REQUIREMENT:
Lines from the line with "All right reserved.Teddy" to the line with "t/CCD/image/M/M104.jpg" in the entries below, and only those, must be output exactly, with both ends included.

GIVEN DATA:
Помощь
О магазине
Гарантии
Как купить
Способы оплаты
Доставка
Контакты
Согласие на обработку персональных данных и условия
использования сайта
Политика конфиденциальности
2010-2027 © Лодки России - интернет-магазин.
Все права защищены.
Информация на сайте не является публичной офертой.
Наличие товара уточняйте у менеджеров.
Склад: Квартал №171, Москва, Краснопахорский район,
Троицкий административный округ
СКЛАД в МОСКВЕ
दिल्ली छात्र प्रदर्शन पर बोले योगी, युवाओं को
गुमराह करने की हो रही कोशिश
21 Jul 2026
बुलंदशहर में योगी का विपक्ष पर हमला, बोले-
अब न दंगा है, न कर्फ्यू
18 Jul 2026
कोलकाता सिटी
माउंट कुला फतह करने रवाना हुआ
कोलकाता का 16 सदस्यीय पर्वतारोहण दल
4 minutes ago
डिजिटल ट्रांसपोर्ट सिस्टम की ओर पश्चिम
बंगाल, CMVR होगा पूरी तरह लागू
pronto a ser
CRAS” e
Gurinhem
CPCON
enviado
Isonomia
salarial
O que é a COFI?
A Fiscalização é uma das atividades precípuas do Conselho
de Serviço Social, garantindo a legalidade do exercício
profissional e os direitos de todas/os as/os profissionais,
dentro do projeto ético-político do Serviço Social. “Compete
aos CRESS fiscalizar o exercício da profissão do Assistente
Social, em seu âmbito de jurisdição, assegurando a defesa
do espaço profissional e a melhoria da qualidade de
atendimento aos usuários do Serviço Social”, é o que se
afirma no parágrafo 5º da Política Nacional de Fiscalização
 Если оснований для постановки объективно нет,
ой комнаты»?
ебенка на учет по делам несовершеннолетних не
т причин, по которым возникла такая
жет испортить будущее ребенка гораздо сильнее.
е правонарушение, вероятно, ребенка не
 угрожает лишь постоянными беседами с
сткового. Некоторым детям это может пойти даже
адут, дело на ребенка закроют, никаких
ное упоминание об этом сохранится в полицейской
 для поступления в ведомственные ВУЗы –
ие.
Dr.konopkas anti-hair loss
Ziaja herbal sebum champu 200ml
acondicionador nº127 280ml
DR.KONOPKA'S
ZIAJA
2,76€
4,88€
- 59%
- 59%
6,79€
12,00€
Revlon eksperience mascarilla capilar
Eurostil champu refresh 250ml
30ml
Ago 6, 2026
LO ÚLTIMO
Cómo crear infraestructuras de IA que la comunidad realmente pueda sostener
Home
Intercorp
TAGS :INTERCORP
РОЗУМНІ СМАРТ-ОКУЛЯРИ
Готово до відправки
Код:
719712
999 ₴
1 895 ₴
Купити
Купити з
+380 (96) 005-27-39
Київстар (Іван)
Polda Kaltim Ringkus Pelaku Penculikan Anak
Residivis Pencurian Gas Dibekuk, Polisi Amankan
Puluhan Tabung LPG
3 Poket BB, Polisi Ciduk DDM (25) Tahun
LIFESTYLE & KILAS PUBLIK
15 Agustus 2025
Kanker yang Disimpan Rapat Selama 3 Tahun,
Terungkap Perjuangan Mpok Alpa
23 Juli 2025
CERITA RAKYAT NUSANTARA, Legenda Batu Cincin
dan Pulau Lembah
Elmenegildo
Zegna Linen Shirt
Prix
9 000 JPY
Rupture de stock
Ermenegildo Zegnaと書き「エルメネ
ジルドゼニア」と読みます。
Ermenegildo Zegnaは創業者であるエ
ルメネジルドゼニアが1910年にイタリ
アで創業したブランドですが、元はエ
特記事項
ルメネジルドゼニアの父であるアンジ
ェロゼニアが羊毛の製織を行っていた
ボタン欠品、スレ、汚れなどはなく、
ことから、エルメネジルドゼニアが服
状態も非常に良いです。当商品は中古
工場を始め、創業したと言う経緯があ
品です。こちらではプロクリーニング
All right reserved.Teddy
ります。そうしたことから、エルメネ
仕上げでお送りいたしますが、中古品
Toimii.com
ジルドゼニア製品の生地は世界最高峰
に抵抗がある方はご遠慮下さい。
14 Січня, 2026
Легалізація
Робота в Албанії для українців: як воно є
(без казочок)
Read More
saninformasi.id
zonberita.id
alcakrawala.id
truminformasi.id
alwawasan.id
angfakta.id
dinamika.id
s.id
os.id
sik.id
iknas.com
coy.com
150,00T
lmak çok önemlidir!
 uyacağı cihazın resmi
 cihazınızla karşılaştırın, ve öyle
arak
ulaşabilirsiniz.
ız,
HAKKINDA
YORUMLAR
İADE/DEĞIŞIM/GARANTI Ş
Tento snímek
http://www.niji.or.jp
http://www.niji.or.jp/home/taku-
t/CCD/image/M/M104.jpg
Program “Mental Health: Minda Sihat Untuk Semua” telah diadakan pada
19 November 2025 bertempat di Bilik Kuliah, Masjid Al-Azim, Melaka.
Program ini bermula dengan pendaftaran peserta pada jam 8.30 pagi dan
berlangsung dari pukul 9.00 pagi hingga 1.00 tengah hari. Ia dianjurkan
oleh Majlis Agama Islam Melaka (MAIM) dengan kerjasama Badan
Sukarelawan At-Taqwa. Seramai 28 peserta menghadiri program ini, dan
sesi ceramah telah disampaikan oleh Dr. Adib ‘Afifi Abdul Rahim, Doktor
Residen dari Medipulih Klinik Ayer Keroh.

SOLUTION TO THIS TASK:
All right reserved.Teddy
ります。そうしたことから、エルメネ
仕上げでお送りいたしますが、中古品
Toimii.com
ジルドゼニア製品の生地は世界最高峰
に抵抗がある方はご遠慮下さい。
14 Січня, 2026
Легалізація
Робота в Албанії для українців: як воно є
(без казочок)
Read More
saninformasi.id
zonberita.id
alcakrawala.id
truminformasi.id
alwawasan.id
angfakta.id
dinamika.id
s.id
os.id
sik.id
iknas.com
coy.com
150,00T
lmak çok önemlidir!
 uyacağı cihazın resmi
 cihazınızla karşılaştırın, ve öyle
arak
ulaşabilirsiniz.
ız,
HAKKINDA
YORUMLAR
İADE/DEĞIŞIM/GARANTI Ş
Tento snímek
http://www.niji.or.jp
http://www.niji.or.jp/home/taku-
t/CCD/image/M/M104.jpg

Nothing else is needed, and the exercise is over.